FAA spokesman Ian Gregor said the longer level-offs could be due to the heavier traffic, which rose 22 percent in that period, forcing more planes to fly farther north before turning.

Though Gregoire, the Port Commission president, said she hears complaints about plane overflights “every single day,” she emphasized in an interview that the FAA alone determines the flight paths, not the Port.

“I don’t get to set the policy,” she said.

The FAA responded to questions about noise impacts and Greener Skies only via email. Gregoire wrote that the agency “conducts appropriate environmental reviews” for all airspace projects.

Attempts to reduce noise

Earlier this year, the Port of Seattle formed a stakeholder advisory roundtable, including representatives of the nearby cities, the airlines and the FAA.

Airport Director Lyttle said the group has identified four potential noise-reduction measures to study in detail.

Two of these suggestions could decrease noise right next to the airport: not using the runway closest to the airport boundary when traffic is less busy; and asking pilots to curtail noisy reverse engine thrusts on landing.

Another possibility is raising the glide slope slightly for planes landing from the south. And one more being looked at is negotiating a voluntary night curfew, something that legally cannot be imposed on the airlines.

“There are limitations to what we can do,” said Lyttle.

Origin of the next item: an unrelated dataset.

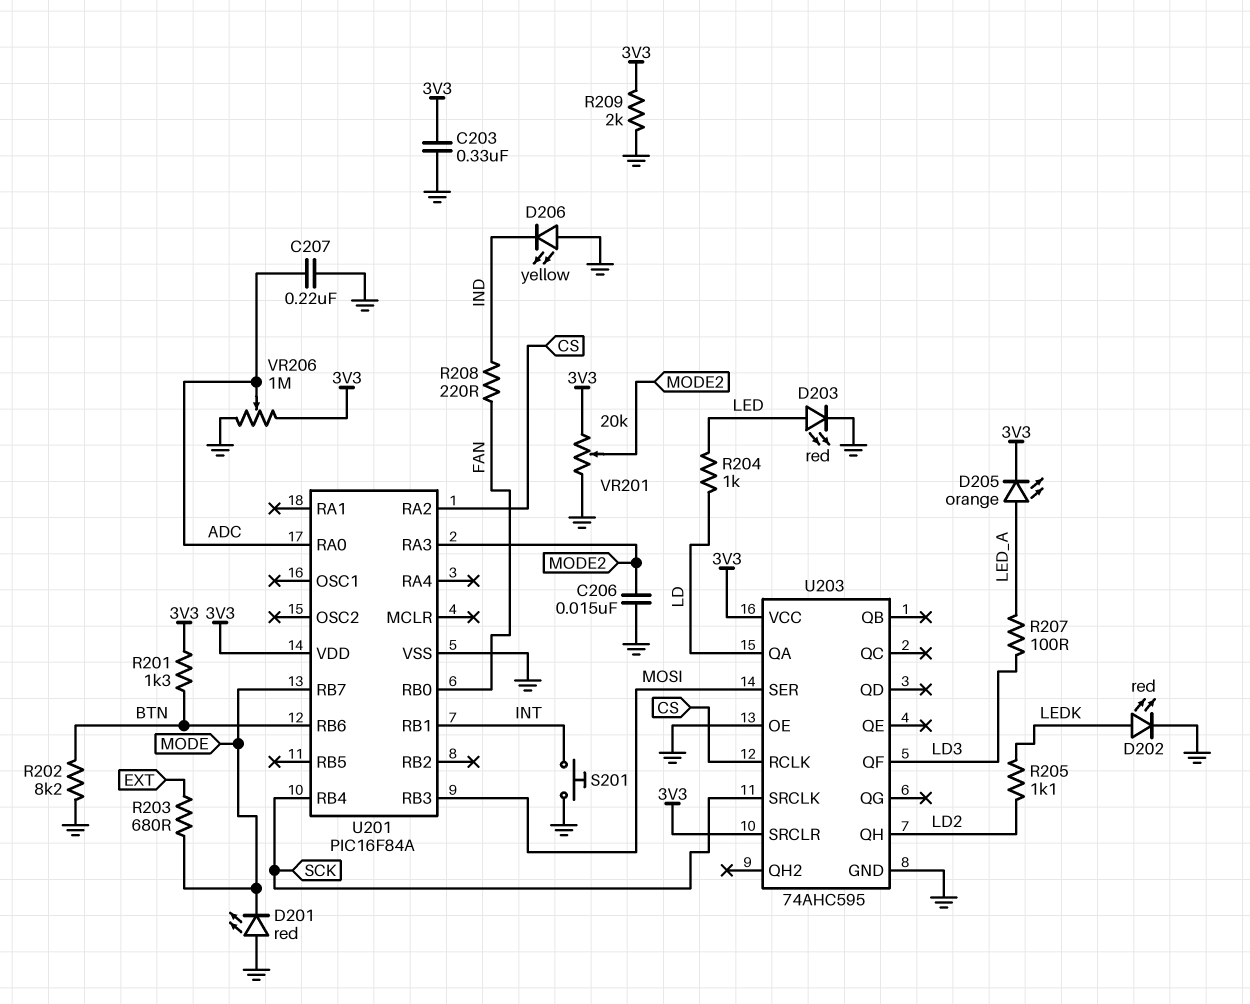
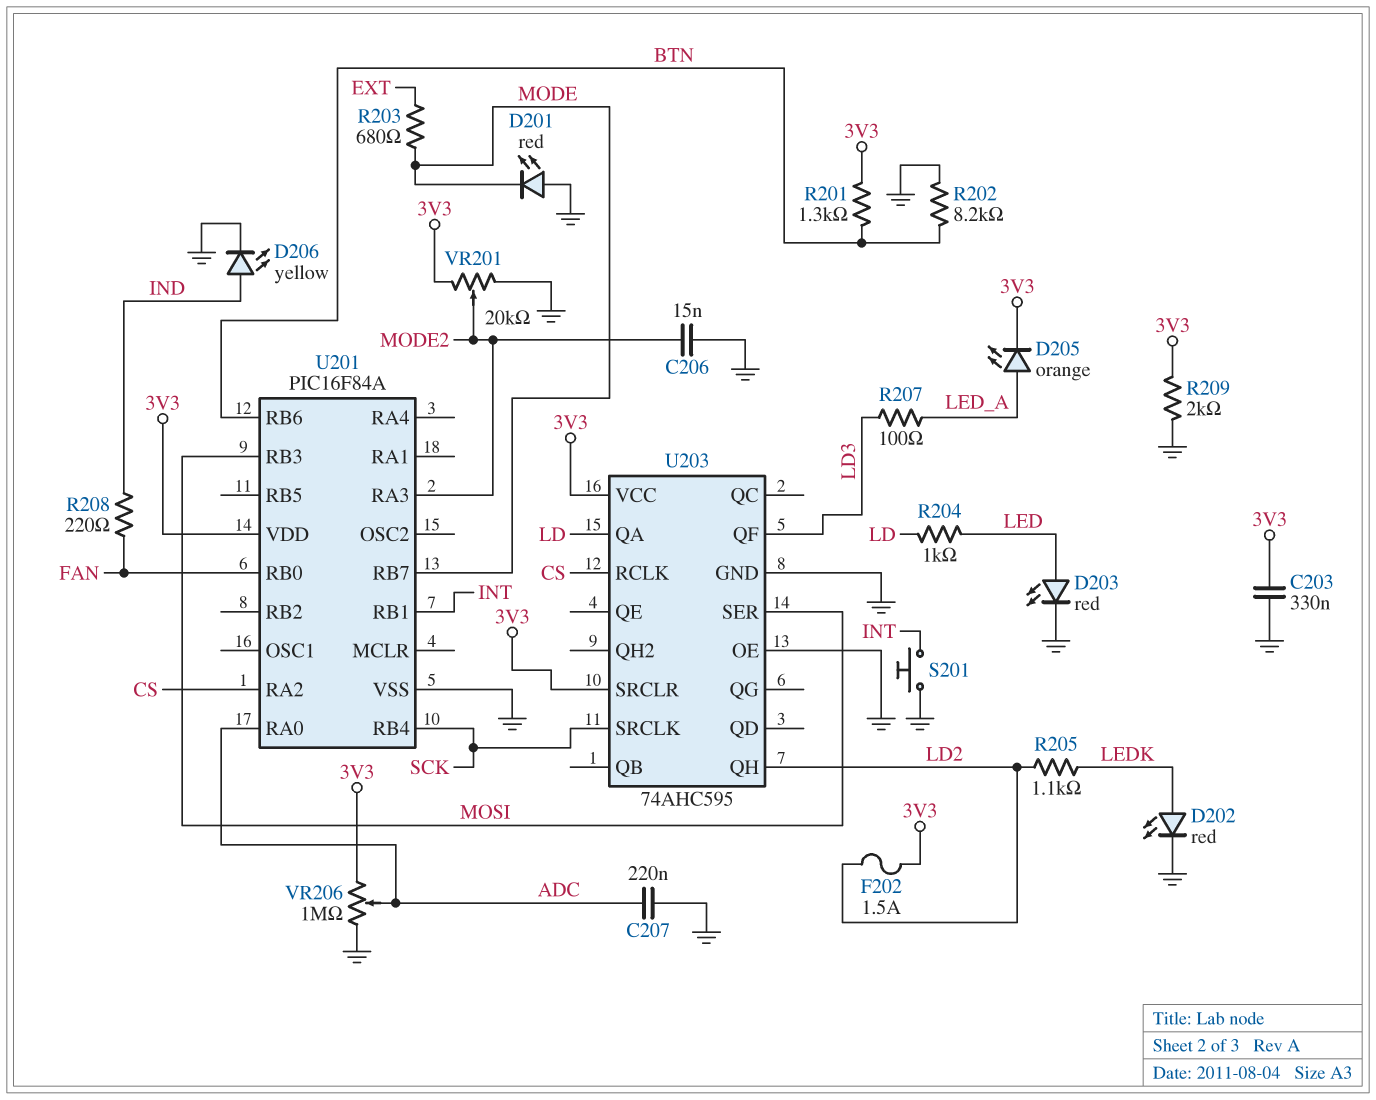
D206: LED yellow (A GND, K IND) -> LED yellow (A IND, K GND)
F202: none -> 1.5A (3V3, LD2)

The Port’s projections for Sea-Tac go out to 2034, when it anticipates annual traffic reaching 66 million passengers and 540,000 landings and takeoffs.

A lengthy environmental review process that kicked off last month as part of the Port’s Sustainable Airport Master Plan, covering expansion through 2027, will include public hearings about a year from now.

Sheila Brush, a Des Moines representative in the stakeholder meetings who leads an airport activist group, Quiet Skies Puget Sound, is cynical about the process. She said the Port is “just checking the boxes.”